I was at my 12-year-old son’s school tennis match the other day. He is fortunate to play on his middle school tennis team. He does not play year-round and hasn’t played that many matches in his life. Most of the boys on his team, and the team they played that day, were like him in that respect. They enjoy the game but it is not a focus of their lives.
Youth tennis is not like most sports in that there is no referee or umpire. The kids make their own calls about what balls are in and out and they keep their own score. I was watching several matches at the same time and was struck by how often the other team’s players called balls out that even from my vantage point many feet away were obviously in. This happened not once or twice but many times. One of our players took the unusual step of asking for a coach to be a line judge because of all the obvious bad calls. My son’s coach, a former college tennis player who is very mild-mannered and seen it all, at one point incredulously remarked to the opposing coach that “the ball was at least a foot in” when the opposing player called it out. The opposing coach had no reaction.

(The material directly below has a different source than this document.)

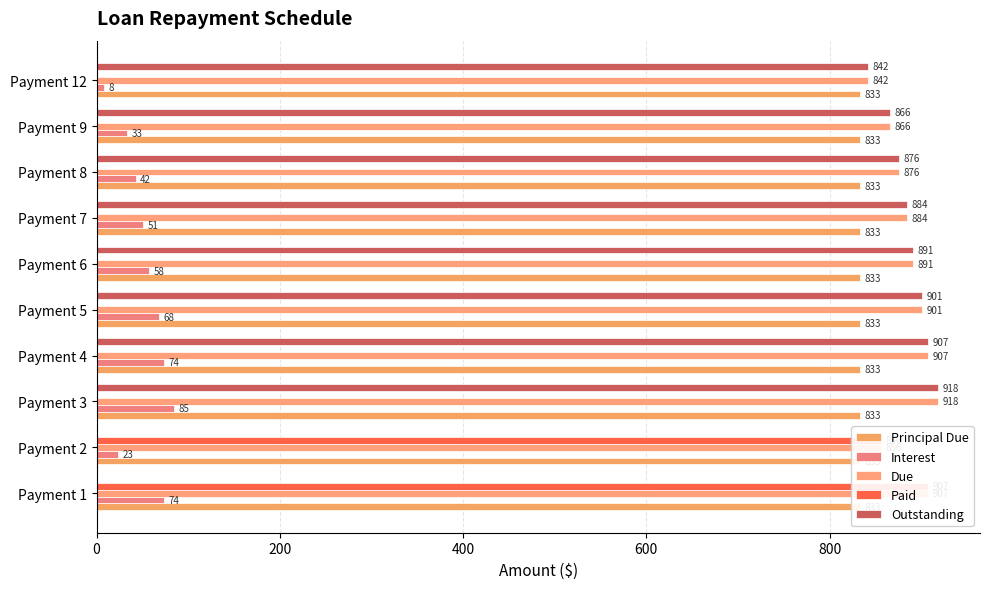

What is the sum of all Principal Due values?

8333.3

After the matches, I saw an acquaintance of mine who was a parent of a child on the other team. I commented that I have never seen such a display of chronic cheating in all my time with youth sports. His reaction? “Well, I wouldn’t say it was chronic cheating,” as if a little cheating was perfectly acceptable. It was a disappointing and disheartening reaction. Where I come from, if someone cheated they were called out and shamed until they got the message. Those that cut corners as youngsters are very likely to do the same as adults and this parent and that school were failing those players.
I was also disappointed by another recent example of a stark absence of honor. I have long admired Coach Krzyzewski, Duke’s basketball coach, which made his recent conduct all the more dispiriting. When Oregon beat Duke in the NCAA tournament the best player for Oregon was asked what Coach K said to him after the game. The player responded by saying that Coach K told him he was too good to take a shot as time was winding down and the outcome of the game was not in doubt. When Coach K was told the Oregon player said that, Coach K flatly denied it. But CBS had a microphone that picked up the exchange and confirmed the player’s account. When confronted with that evidence, Coach K went into public relations mode, apologizing for talking to the player but not apologizing for not telling the truth about what he said to him.
Of course, in our profession sometimes what is right and wrong is not as simple as knowing to tell the truth. We are all subject to the Rules of Professional Conduct and subject to discipline for not scrupulously abiding by them. Last year our Bar put on over 160 hours of CLE time on ethics topics in an effort to educate our members on those Rules and how to abide by them. The Bar’s Grievance Committee, ably chaired last year by Fred DeVore and this year by Mark Michael, investigates complaints against lawyers and makes recommendations to the State Bar about possible ethics violations.
Our Bar takes this responsibility very seriously and we are indebted to lawyers in our community who have devoted their time and energy to leading and serving on this important Committee. We do not shirk from this important task or look the other way when there is an infraction. Over the last five years, 16 MCB lawyers have been suspended, one has been disbarred and 30 have received lesser punishment. We owe it to ourselves and the community we serve to tolerate nothing less than the highest ethical conduct and I am proud of our Bar’s consistent devotion to this work.